A partir de 5 dias de espera, cada dia adicional aumenta a probabilidade de reclamação do consumidor em 100%. Tudo isso pra dizer que temos visto um efeito similar com a velocidade de atendimento de sinistros. Calculamos que, a partir de 5 dias de espera, cada dia adicional aumenta a probabilidade de reclamação do consumidor em 100%. Sim, a cada 24 horas. Isso significa que estamos diante de uma grande oportunidade coletiva para a nossa indústria.

3) Você deveria poder fazer um seguro de celular quando quisesse

Em geral, no Brasil, só é possível contratar um seguro de celular no ato da compra (ou, de vez em quando, até 30 dias depois da aquisição). Nos EUA, por outro lado, o consumidor pode proteger um celular que está em perfeito estado a qualquer momento.

Com cerca de 50 milhões de novos celulares vendidos por ano no Brasil, há 50 milhões de consumidores potenciais de seguro de celular.
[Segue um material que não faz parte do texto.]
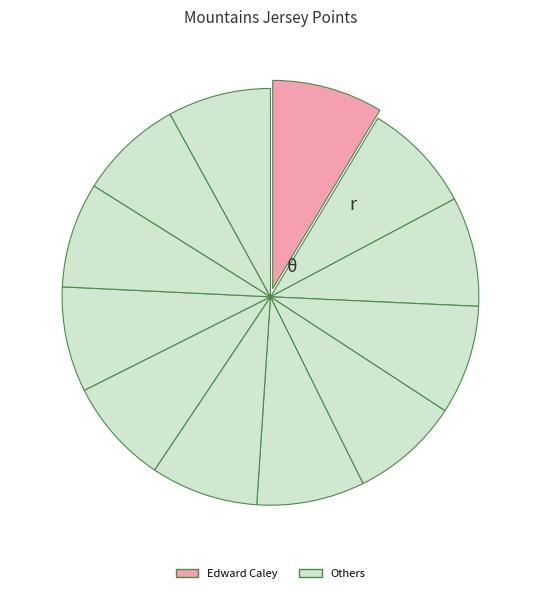

Is there any slice that represents more than half of the pie?

No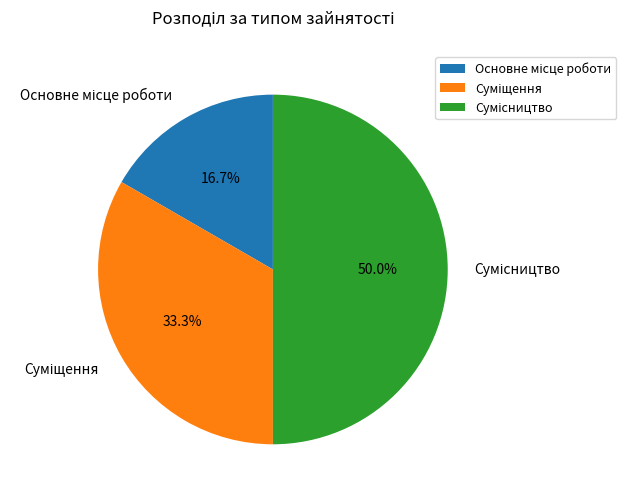

Is the sum of Сумісництво and Основне місце роботи greater than half?

Yes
Ao mesmo tempo, isso também significa que há por volta de 150 milhões de celulares cujos donos até gostariam de protegê-los, mas, pela forma como o mercado funciona atualmente, não podem.
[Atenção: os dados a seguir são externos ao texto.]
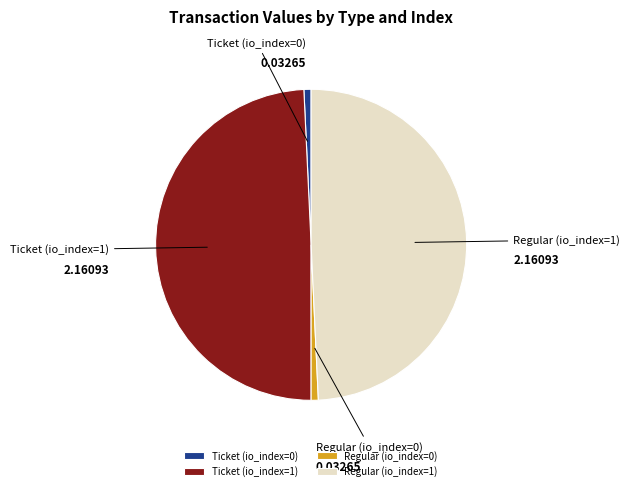

How many slices are in this pie chart?

4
A preocupação das seguradoras é clara: se você ofertar um seguro pós-venda, as pessoas que vão se interessar por ele tendem a ser as que já têm algum tipo de problema com o celular (fraude) ou que apresentam um risco elevado de sinistro (seleção adversa).

Para solucionar esse desafio, é necessário recorrer a tecnologias complexas que ajudam a avaliar com mais precisão tanto o risco do celular (usando sinais preditivos e vistoria física/virtual do aparelho) quanto o do próprio cliente (usando modelos preditivos e underwriting).

4) Nos EUA, você sempre recebe um celular de volta (jamais dinheiro)

A indenização de um sinistro nos EUA sempre se dá pelo recebimento de um celular pelo cliente – que pode ser novo, remanufaturado ou reparado. No Brasil, a indenização em dinheiro ainda é bastante comum, mesmo que dados globais mostrem que os consumidores preferem receber um aparelho de volta o quanto antes.

Mais do que isso, enviar celulares em vez de dinheiro tem algumas vantagens-chave:

a) Pagar um sinistro em dinheiro costuma ser mais caro, já que a seguradora tem que pagar o LMI ou algum valor baseado no custo em varejo do produto. Isso quase sempre significa um custo maior do que o valor atual do celular (no mínimo por causa da depreciação do dispositivo).

b) Pagar sinistros em dinheiro acaba incentivando fraudes. Basta pensar que alguém que precise de liquidez (por qualquer motivo) é mais motivado a sinistrar.

Se isso está tão claro, por que esse ainda é o padrão no país?

Porque o supply chain brasileiro é muito complexo.

Com mais de 1.500 SKUs de celulares protegidos e aparelhos com ciclo de vida mais curtos (há modelos cujos sinistros ocorrem depois de eles já terem saído de linha), gerenciar um inventário que possibilite sempre devolver o aparelho é mais complicado do que nos EUA – por lá, o Top 10 de smartphones corresponde a mais de 90% dos sinistros.

Resumindo: muitas oportunidades no Brasil. Bora solucioná-las?

Os smartphones são uma peça importante das nossas vidas, gerando experiências (e eficiência) diariamente. Ao reduzir o tempo que os indivíduos ficam sem seus celulares, seja aumentando a velocidade dos sinistros ou ampliando o volume de aparelhos protegidos, temos um efeito multiplicador na vida das pessoas e na própria sociedade.

Claro que há bastante trabalho a ser feito para fechar os gaps entre os produtos de proteção de celular no Brasil e as melhores práticas globais. Porém, com a engenhosidade que venho encontrando por aqui, acredito que podemos inovar muito além disso.